====== Extracted data

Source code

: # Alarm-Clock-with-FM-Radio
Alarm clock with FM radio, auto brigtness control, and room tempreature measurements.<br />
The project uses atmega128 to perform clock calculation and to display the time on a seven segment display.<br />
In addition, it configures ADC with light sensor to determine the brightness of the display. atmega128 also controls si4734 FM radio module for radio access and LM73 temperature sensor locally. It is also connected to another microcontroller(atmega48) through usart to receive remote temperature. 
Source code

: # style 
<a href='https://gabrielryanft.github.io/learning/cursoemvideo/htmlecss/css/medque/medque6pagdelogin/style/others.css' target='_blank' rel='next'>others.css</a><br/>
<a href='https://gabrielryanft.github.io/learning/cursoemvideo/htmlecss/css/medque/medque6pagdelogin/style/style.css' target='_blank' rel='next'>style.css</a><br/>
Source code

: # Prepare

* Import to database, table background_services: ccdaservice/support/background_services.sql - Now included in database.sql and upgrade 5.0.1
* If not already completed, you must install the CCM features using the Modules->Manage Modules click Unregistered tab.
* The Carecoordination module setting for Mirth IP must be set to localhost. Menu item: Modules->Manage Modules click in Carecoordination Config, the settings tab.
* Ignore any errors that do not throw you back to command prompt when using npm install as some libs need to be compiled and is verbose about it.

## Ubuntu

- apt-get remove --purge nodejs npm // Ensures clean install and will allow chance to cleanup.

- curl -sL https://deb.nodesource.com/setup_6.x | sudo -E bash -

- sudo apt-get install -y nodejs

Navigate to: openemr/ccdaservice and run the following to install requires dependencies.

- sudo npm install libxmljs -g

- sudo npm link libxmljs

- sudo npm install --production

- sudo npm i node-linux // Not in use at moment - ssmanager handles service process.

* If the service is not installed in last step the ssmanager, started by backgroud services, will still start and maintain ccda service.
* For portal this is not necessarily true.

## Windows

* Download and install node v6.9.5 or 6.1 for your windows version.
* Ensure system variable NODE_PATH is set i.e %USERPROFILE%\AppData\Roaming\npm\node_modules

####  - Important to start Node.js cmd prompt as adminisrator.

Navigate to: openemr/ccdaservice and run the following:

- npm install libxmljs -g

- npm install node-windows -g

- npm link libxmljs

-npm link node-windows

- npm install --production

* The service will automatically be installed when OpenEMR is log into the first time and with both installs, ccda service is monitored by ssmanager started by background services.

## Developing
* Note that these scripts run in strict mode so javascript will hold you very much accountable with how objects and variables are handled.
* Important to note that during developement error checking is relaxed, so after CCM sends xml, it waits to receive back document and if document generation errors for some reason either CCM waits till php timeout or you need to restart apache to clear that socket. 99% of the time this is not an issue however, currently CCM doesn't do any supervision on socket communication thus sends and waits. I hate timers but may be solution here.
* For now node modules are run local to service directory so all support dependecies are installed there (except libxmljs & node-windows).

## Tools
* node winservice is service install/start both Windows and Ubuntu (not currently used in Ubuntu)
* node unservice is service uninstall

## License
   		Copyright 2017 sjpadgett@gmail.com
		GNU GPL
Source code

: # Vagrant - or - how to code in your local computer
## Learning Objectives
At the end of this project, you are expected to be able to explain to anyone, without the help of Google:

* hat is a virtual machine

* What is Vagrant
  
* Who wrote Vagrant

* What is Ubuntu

============

= Exercise goal =
Recast the data as a Markdown table with columns Row and Text. Start at the line containing "Navigate to: openemr/ccdaservice and run the following to", end with the line containing "- sudo npm i node-linux", include both of those lines, and skip blank lines.

= Exercise output =
| Row | Text |
|---|---|
| 1 | Navigate to: openemr/ccdaservice and run the following to install requires dependencies. |
| 2 | - sudo npm install libxmljs -g |
| 3 | - sudo npm link libxmljs |
| 4 | - sudo npm install --production |
| 5 | - sudo npm i node-linux // Not in use at moment - ssmanager handles service process. |